There was much consternation over this, but I did not retreat, and went even further, maintaining that each person’s consciousness was a country unto itself, accountable to its own laws and truths. (To which someone said surely, I meant conscience, didn’t I? I did not.) And if those truths brought the solitary consciousness to seceding from the values and structures of the society it found itself in, then it must do so. For fidelity to the truth one found within oneself was, to me, the highest good.
To which Mrs. Taylor asked surely I did not mean that every union was frangible? Were not a husband and wife indissoluble? Were they not united until death did them part? And united to their family? And that family to other families? Where did one draw the line?
One drew the line, I answered her, always and forever, at the individual self.

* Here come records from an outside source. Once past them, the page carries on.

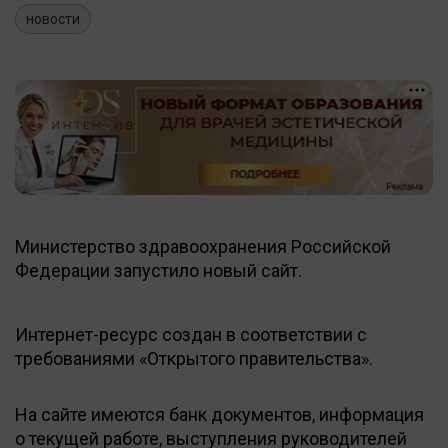
новости
Министерство здравоохранения Российской
Федерации запустило новый сайт.
Интернет-ресурс создан в соответствии с
требованиями «Открытого правительства».
На сайте имеются банк документов, информация
о текущей работе, выступления руководителей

On the ferry back we sat quietly in deck chairs, for the day had been exhausting. And in the declining sun I experienced again as I had on the breakwater a sense of Miss Taylor’s fineness, and how that fineness seemed to spread over me, and include me, and seep into the world so that the air was infused with a lucid charm, and the hour it took for us to glide back to Newport seemed, by some wondrous secret, to know itself marked and charged and unforgettable.

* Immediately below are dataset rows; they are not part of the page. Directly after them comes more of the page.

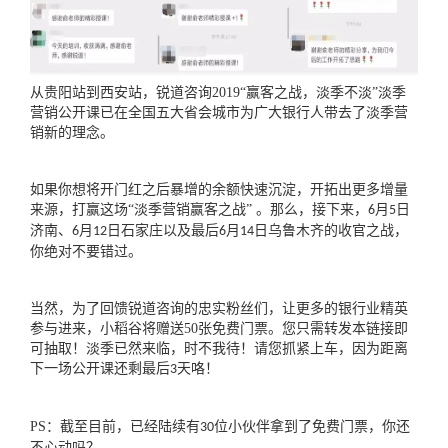
从贵阳站到西安站，锐道咨询
2019
“赢客之战，淡季不淡”淡季
营销公开课已在全国五大省会城市为广大银行人带去了淡季营
销新的理念。
如果你想将开门红之后暴增的余额快速沉淀，开拓出更多增量
来源，打赢这场
“淡季营销赢客之战” 。那么，接下来，
月
日
6
5
济南、
月
日石家庄以及最后
月
日乌鲁木齐的收官之战，
6
12
6
14
你绝对不要错过。
当然，为了回馈锐道咨询的忠实粉丝们，让更多的银行业精英
参与进来，小稻谷将赠送
50
张免费门票。您只需转发本链接即
可抽取！淡季已然来临，时不我待！请您抓紧上车，因为距离
下一场公开课还剩最后
天咯！
3
PS
：截至目前，已经陆续有
位小伙伴拿到了免费门票，你还
30
不心动吗？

(Details I have not managed to work into the above narrative but which may someday prove useful: the stench of the latrines and outhouses; the bloody dressings; remnants of hardtack and salted beef; buttons used for checkers; bromine, quinine; one of the guards court-martialed for being “corned”; the railroad spur to the east with its solitary red boxcar; the cemetery; roll call for the able-bodied soldiers; the horses in the stables swishing their tails against the summer flies.)